Dead Men Left

Friday, October 21, 2005

"Creates dissent, then sits on it"

Missed this one, earlier:

Recalling his time at the Treasury, Mr Balls said the chancellor would often urge protesters to surround the building so that he could ring fellow finance ministers with news of the pressure he was under to deliver on debt relief. So far, he added, the campaign to end child poverty in the UK had failed to match the success of Jubilee 2000.

"Isn't it about time the Treasury was surrounded by bells and whistles and buggies and placards demanding an end to child poverty in Britain?" Mr Balls said. "We need to get to the point where people across our country are saying loud and clear that no civilised society should tolerate this injustice; no prosperous country can afford to squander the talents of so many of its people."

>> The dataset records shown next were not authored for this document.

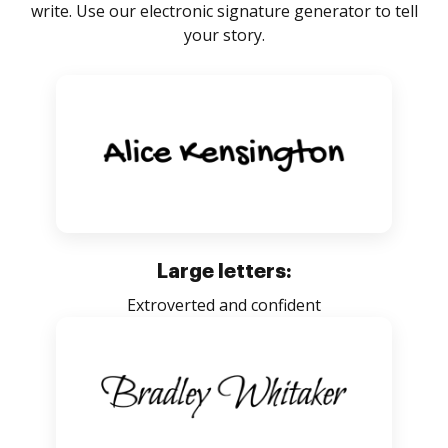
write. Use our electronic signature generator to tell
your story.
Large letters:
Extroverted and confident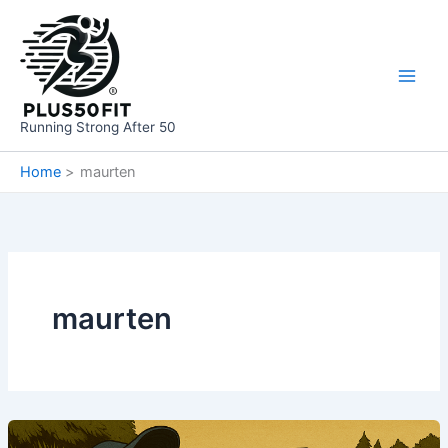
Skip
to
content
Running Strong After 50
Home
maurten
maurten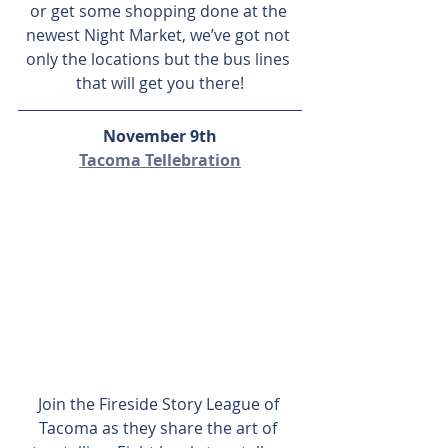
or get some shopping done at the 
newest Night Market, we’ve got not 
only the locations but the bus lines 
that will get you there!
November 9th
Tacoma Tellebration
Join the Fireside Story League of 
Tacoma as they share the art of 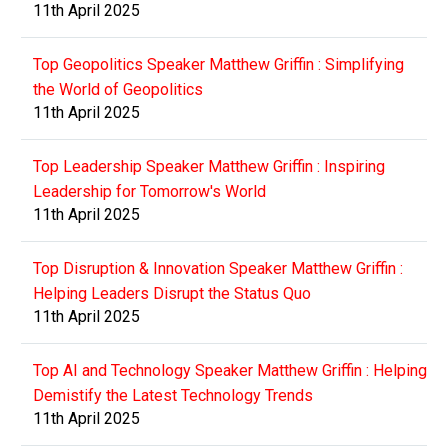
11th April 2025
Top Geopolitics Speaker Matthew Griffin : Simplifying
the World of Geopolitics
11th April 2025
Top Leadership Speaker Matthew Griffin : Inspiring
Leadership for Tomorrow's World
11th April 2025
Top Disruption & Innovation Speaker Matthew Griffin :
Helping Leaders Disrupt the Status Quo
11th April 2025
Top AI and Technology Speaker Matthew Griffin : Helping
Demistify the Latest Technology Trends
11th April 2025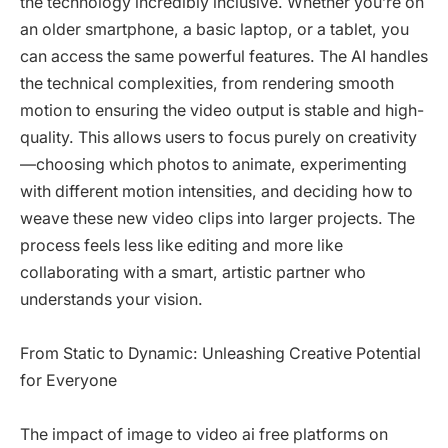
the technology incredibly inclusive. Whether you’re on
an older smartphone, a basic laptop, or a tablet, you
can access the same powerful features. The AI handles
the technical complexities, from rendering smooth
motion to ensuring the video output is stable and high-
quality. This allows users to focus purely on creativity
—choosing which photos to animate, experimenting
with different motion intensities, and deciding how to
weave these new video clips into larger projects. The
process feels less like editing and more like
collaborating with a smart, artistic partner who
understands your vision.
From Static to Dynamic: Unleashing Creative Potential
for Everyone
The impact of image to video ai free platforms on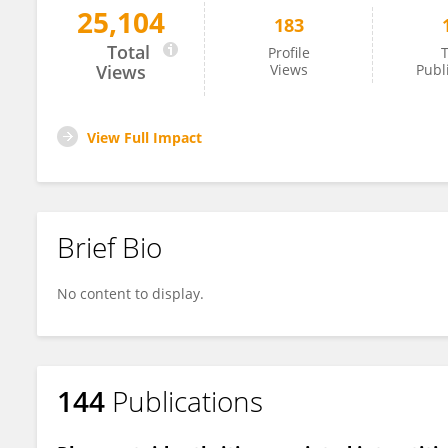
25,104
183
Mayra Mejia
Total
Profile
T
Views
Views
Publ
View Full Impact
Brief Bio
No content to display.
144
Publications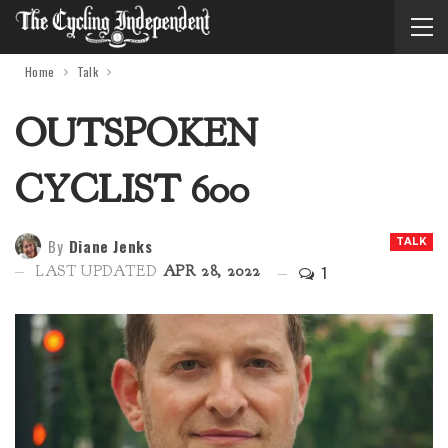
Home
Talk
OUTSPOKEN
CYCLIST 600
By
Diane Jenks
TALK
1
LAST UPDATED
APR 28, 2022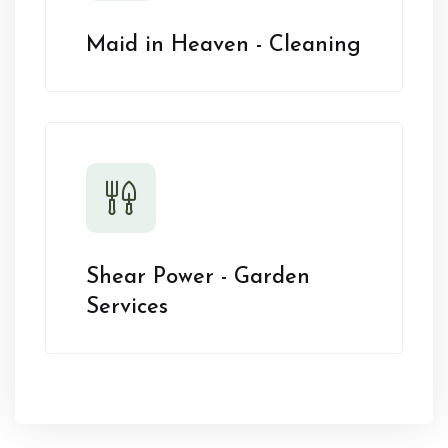
Maid in Heaven - Cleaning
Shear Power - Garden
Services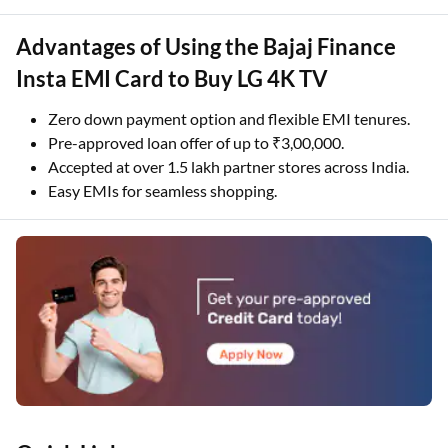
Advantages of Using the Bajaj Finance
Insta EMI Card to Buy LG 4K TV
Zero down payment option and flexible EMI tenures.
Pre-approved loan offer of up to ₹3,00,000.
Accepted at over 1.5 lakh partner stores across India.
Easy EMIs for seamless shopping.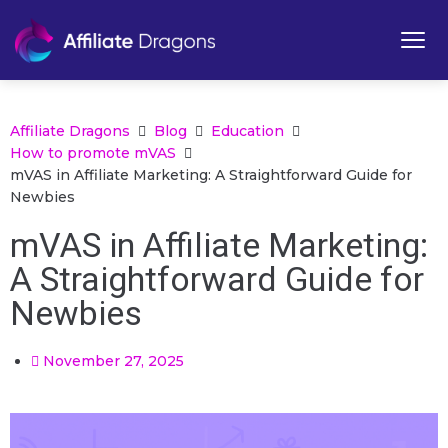
Affiliate Dragons
Blog
Education
How to promote mVAS
mVAS in Affiliate Marketing: A Straightforward Guide for
Newbies
mVAS in Affiliate Marketing:
A Straightforward Guide for
Newbies
November 27, 2025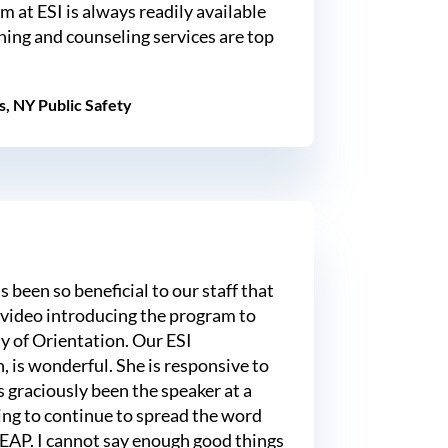
m at ESI is always readily available
ining and counseling services are top
s, NY Public Safety
been so beneficial to our staff that
 video introducing the program to
ay of Orientation. Our ESI
, is wonderful. She is responsive to
 graciously been the speaker at a
ing to continue to spread the word
 EAP. I cannot say enough good things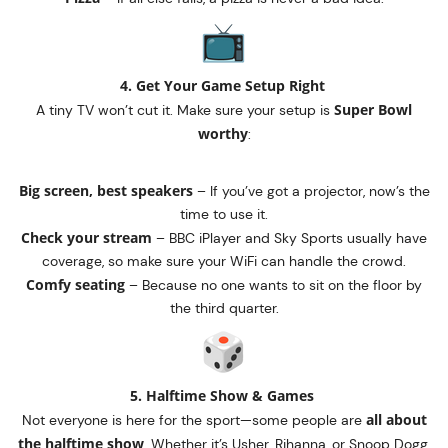
4. Get Your Game Setup Right
Super Bowl
A tiny TV won’t cut it. Make sure your setup is
worthy
:
Big screen, best speakers
– If you’ve got a projector, now’s the
time to use it.
Check your stream
– BBC iPlayer and Sky Sports usually have
coverage, so make sure your WiFi can handle the crowd.
Comfy seating
– Because no one wants to sit on the floor by
the third quarter.
5. Halftime Show & Games
all about
Not everyone is here for the sport—some people are
the halftime show
. Whether it’s Usher, Rihanna, or Snoop Dogg,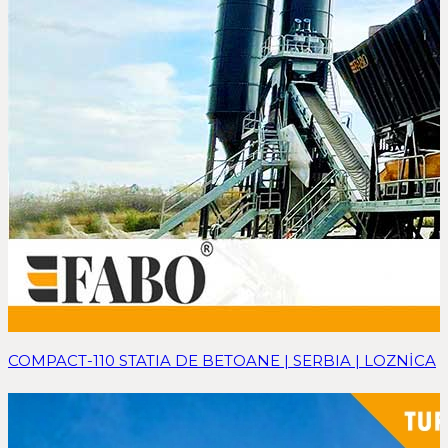
COMPACT-110 STATIA DE BETOANE | SERBIA | LOZNİCA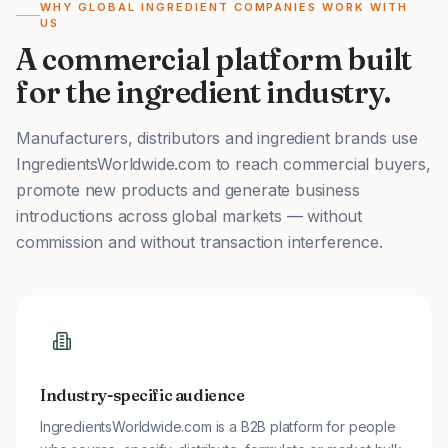
WHY GLOBAL INGREDIENT COMPANIES WORK WITH
US
A commercial platform built
for the ingredient industry.
Manufacturers, distributors and ingredient brands use
IngredientsWorldwide.com to reach commercial buyers,
promote new products and generate business
introductions across global markets — without
commission and without transaction interference.
Industry-specific audience
IngredientsWorldwide.com is a B2B platform for people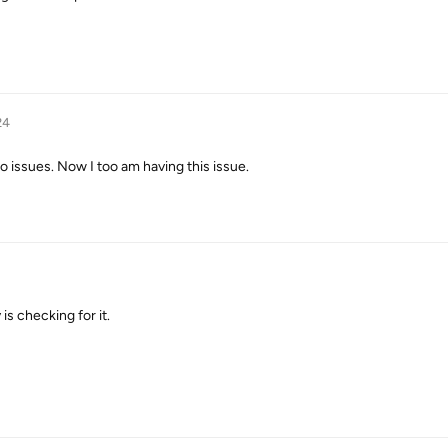
24
 issues. Now I too am having this issue.
is checking for it.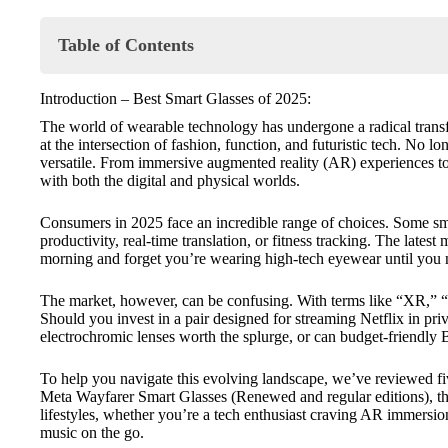
Table of Contents
Introduction – Best Smart Glasses of 2025:
Introduction – Best Smart Glasses of 2025:
⭐ Product Reviews:
The world of wearable technology has undergone a radical transf
🥇 XREAL One Pro Smart Glasses
at the intersection of fashion, function, and futuristic tech. No 
🥈 Meta Wayfarer Smart Glasses (Renewed Edition
versatile. From immersive augmented reality (AR) experiences to
🥉 Meta Wayfarer Smart Glasses (Standard Edition)
with both the digital and physical worlds.
4️⃣ VITURE Pro XR Glasses
5️⃣ OhO Sunshine Bluetooth Smart Glasses
Consumers in 2025 face an incredible range of choices. Some smar
🔍 Comparison Table – Highlighted Specs:
productivity, real-time translation, or fitness tracking. The late
morning and forget you’re wearing high-tech eyewear until you
🏆 Final Verdict – Which Smart Glasses are Right for You
💡 Buyer’s Tips – How to select the perfect Smart Sunglas
The market, however, can be confusing. With terms like “XR,” “
🔍🔍 Comparison Table – Full Spec Links:
Should you invest in a pair designed for streaming Netflix in p
electrochromic lenses worth the splurge, or can budget-friendly B
To help you navigate this evolving landscape, we’ve reviewed fiv
Meta Wayfarer Smart Glasses
(
Renewed
and
regular
editions), t
lifestyles, whether you’re a tech enthusiast craving AR immersion
music on the go.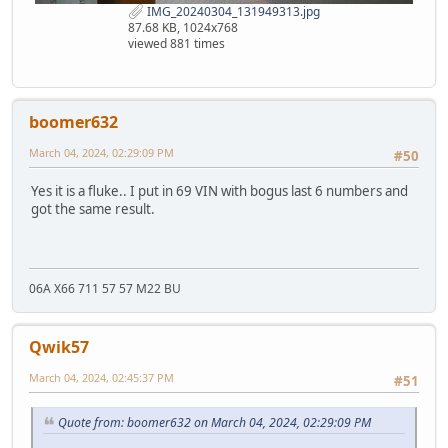
IMG_20240304_131949313.jpg
87.68 KB, 1024x768
viewed 881 times
boomer632
March 04, 2024, 02:29:09 PM
#50
Yes it is a fluke.. I put in 69 VIN with bogus last 6 numbers and
got the same result.
06A X66 711 57 57 M22 BU
Qwik57
March 04, 2024, 02:45:37 PM
#51
Quote from: boomer632 on March 04, 2024, 02:29:09 PM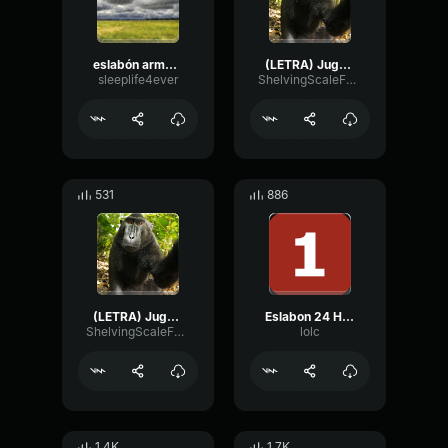
eslabón armado jugaste y sufrí
(LETRA) Jugaste y Sufri Eslabon Armado ft DannyLux [2020]
sleeplife4ever
ShelvingScaleFuzz51944
531
886
(LETRA) Jugaste y Sufri Eslabon Armado ft DannyLux [2020]
Eslabon 24 Horas (sped up) by tonii (1)
ShelvingScaleFuzz51944
lolc
1.4K
1.7K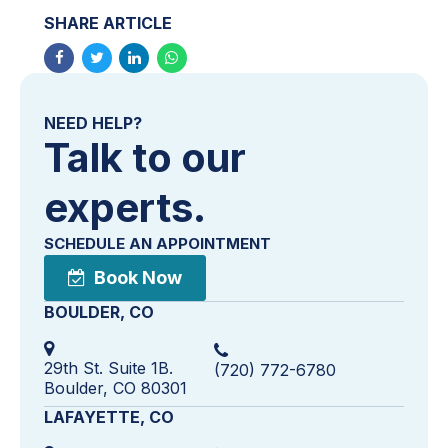
SHARE ARTICLE
NEED HELP?
Talk to our
experts.
SCHEDULE AN APPOINTMENT
Book Now
BOULDER, CO
29th St. Suite 1B.
(720) 772-6780
Boulder, CO 80301
LAFAYETTE, CO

Make (Child) Poverty History; you'd have thought various NGOs, fingers burnt by getting too close to Brown during the G8 summit, would have learned a lesson. It's an excellent deal from New Labour's point of view: child poverty being one of the few areas of "social exclusion" where they can claim a legitimate success over the last few years, carefully-managed protests by friendly NGOs would both help drive home that message, and allow Brown to look fair-minded and reasonable in apparently listening to protestors' concerns - those concerns having been previously all but agreed upon.

At what point do protestors stop being protestors in any meaningful sense?